譯這樣的作品難嗎?不難。譯者只要當忠實的「傳聲筒」,把匪夷所思的詞語搭配和互不連屬、各自為政的詞語、詞組、詩行、詩節轉換成另一種語言,就大功告成了,一如把液體從一個圓形容器倒進一個方形容器那樣:
那裏,我看見一個相識,就把他叫停,喊道:「斯泰森!
「是你,在邁利的艦隊中跟我一起!
「去年,你在你花園裏栽的屍體,
「開始發芽了沒有?今年會不會開花?
「還是突降的寒霜騷擾了它的苗圃?
「噢,叫那隻狗遠離這裏(他是人類的朋友);
「不然,他會用指爪把屍體再度掘起來!
「你呀,hypocrite lecteur!—mon semblable,—mon frère!」
(《荒原》,六十九─七十六行)
娘娘啊,三隻白豹坐在一棵檜樹下
在白天陰涼的時辰,而且吃了個飽
吃我的雙腳心臟肝臟,還吃藏在我顱骨中
圓形空穴的東西。於是,神說
這些骨頭該活下去嗎?這些
骨頭該活下去嗎?
(《聖灰星期三》,四十二─四十七行)
泥濘中的大蒜和藍寶石
把被嵌的輪軸涸住。
血中顫動的弦線
在根深柢固的疤痕下唱歌,
安撫遺忘已久的戰爭。
沿動脈進行的舞蹈
淋巴液的循環
繪在眾星的漂移中,
升向樹中的夏天。
我們移動,凌越移動的樹,
在圖葉之上的光中;
同時聽到下面地板滲漉,
其上有獵犬和野豬
追逐它們的秩序,一如往古,
最後卻在星際調和。
(《四重奏四首.焚毀的諾頓》,四十九—六十三行)
問題當然不是這麼簡單。不錯,翻譯上引的三節文字不難:英語讀者認得出原文的每一字(一時認不出,翻查字典後就認得出了);漢語讀者也認得出漢譯的每一字。可是,英語和漢語讀者知道艾略特說甚麼嗎?讀了上引三節,他們也許會產生某種反應(任何文字都可以叫讀者產生反應);但肯定不能像他們讀《伊利昂紀》、《神曲》、《哈姆雷特》、《失樂園》、《秋興》八首那樣,讀後有淪肌浹髓的感覺;讀後見眾星各就其位,發出璀璨的光輝。讀了上引三節,他們卻會摸不著頭腦。有誰不同意我的說法,先請他告訴讀者:「泥濘中的大蒜和藍寶石/把被嵌的輪軸涸住。/血中顫動的弦線/在根深柢固的疤痕下唱歌,/安撫遺忘已久的戰爭」是甚麼意思;然後請他翻遍但丁和莎士比亞的全集,看看他能否找到類似的謎語。

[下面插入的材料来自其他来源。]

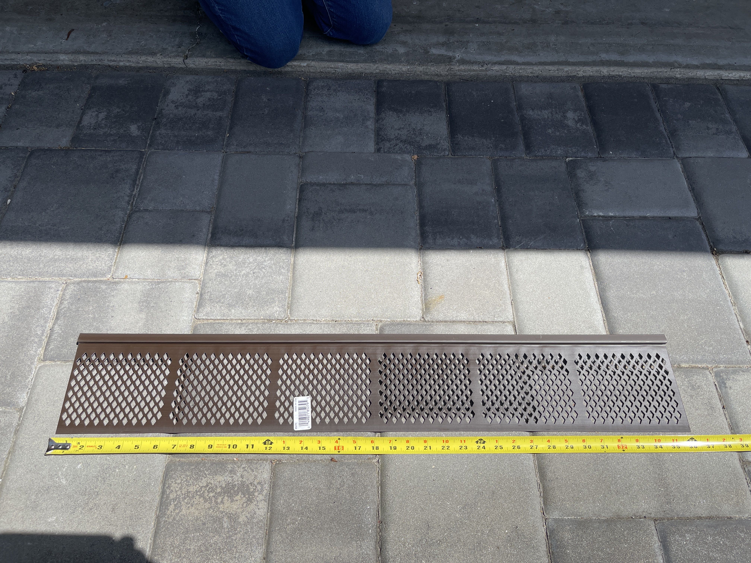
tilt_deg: -56.7
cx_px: 376
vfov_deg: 54.9
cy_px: 282
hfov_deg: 69.4
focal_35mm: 25
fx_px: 542
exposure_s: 1/2786
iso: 32
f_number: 1.6
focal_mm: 5.1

由於這緣故,譯完艾略特的詩作,就必須詳加註釋。《神曲》和《哈姆雷特》漢譯,有詳細的註釋當然最好;即使沒有註釋,讀者/觀者的閱讀或欣賞過程也不會受到太大的影響,甚至一點影響也沒有。到劇院看莎劇的觀眾,連一行註釋都沒有,但觀劇過程中不會遭遇障礙。《神曲》漢譯的讀者,即使完全不看註釋,只看作品本身,也肯定大有所獲。看艾略特的詩作而沒有詳細註釋,讀者會舉步維艱。正因為如此,本選集的註釋就特別重要了。譯其他現代詩人(如葉慈)的作品,我也會加註,給讀者一點點的方便;但即使不加註,讀者也不致寸步難行。
艾略特寫了幾十年詩,產量並不算豐碩,因此選詩的工作十分順利,也是「乘坐軟臥列車在江南的涼風中滑行」。他的名篇(如《J.阿爾弗雷德.普魯弗洛克的戀歌》、《一位女士的畫像》、《前奏曲》、《小老頭》、《荒原》、《空心人》、《聖灰星期三》、《三王來朝》、《四重奏四首》),本選集全部收錄了。讀者看了本書,再看《世紀詩人艾略特》,對叱咤世界詩壇達一百年之久的風雲人物,就認識得差不多了。